On looking back in regret: “Watched a program on television about the sixties. I don’t think I was very reflective politically and socially in that time of my life, and I certainly know that I lacked courage. Will I look back and regret my blindness today?”
And later on, “I was so unreflective in the sixties. I wonder if I will look back on my life one day and feel that I went through all of it in a daze?”
My college suitemate during my freshman year was a senior with wide-ranging interests in the arts and culture, but who majored in economics, passed the CPA, and went on to get a Ph.D. in her field. I once asked Joanne about this seeming “split” in her interest, and she responded that she wanted to keep her avocation and vocation separate; she wanted something “like economics” to pay the bills.
I realize in retrospect how much to heart I took this comment.

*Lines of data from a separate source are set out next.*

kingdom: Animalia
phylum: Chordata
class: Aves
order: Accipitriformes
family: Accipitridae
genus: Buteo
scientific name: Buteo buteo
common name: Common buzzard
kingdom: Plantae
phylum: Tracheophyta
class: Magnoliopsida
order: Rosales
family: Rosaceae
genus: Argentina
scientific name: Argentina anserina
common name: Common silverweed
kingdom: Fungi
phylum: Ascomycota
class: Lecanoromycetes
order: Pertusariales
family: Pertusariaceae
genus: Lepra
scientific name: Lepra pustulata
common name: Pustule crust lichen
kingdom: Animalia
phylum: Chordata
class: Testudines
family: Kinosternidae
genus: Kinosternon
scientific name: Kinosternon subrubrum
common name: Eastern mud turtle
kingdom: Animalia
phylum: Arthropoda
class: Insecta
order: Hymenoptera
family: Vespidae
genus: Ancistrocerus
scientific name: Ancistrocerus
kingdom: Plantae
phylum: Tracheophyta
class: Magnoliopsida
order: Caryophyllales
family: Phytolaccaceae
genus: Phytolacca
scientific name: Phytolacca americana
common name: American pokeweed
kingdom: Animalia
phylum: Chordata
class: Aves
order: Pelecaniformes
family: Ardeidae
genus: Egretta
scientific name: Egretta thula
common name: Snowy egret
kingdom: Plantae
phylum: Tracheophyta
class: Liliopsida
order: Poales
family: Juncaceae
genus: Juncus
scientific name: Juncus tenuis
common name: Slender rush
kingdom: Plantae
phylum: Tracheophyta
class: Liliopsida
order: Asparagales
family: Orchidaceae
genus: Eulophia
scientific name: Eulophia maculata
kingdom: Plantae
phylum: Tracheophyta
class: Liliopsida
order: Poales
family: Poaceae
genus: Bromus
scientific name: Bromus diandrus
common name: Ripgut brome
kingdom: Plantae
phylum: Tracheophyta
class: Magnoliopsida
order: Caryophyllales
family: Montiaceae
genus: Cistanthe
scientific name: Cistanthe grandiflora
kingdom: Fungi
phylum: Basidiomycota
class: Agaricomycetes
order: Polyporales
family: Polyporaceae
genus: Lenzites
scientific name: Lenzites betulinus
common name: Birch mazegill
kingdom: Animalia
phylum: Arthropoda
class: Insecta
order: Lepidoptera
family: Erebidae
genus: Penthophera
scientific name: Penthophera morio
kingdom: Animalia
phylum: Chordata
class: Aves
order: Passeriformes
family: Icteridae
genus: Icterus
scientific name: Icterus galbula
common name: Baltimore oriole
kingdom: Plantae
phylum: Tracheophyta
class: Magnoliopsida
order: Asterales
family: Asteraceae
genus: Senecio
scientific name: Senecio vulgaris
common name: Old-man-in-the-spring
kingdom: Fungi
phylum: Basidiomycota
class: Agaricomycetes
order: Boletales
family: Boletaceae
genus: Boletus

Even in college I longed for and deliberately planned for a profession. The fact that what I eventually became (a librarian) is different from my college dreams (first, journalist; then, English college professor)is not particularly important. What is important is that all of these vocations are a little tangential to my “real” interests, which are a cluster of spirituality, metaphysics, and psychology. Something within me feared “getting lost” in these less-tangible areas. In my work life I touch the here-and-now, the practical problems of interaction in and contribution to the secular world.
My head may be in the clouds, but my feet are on the ground. Of course, it is the clouds that show me how to live.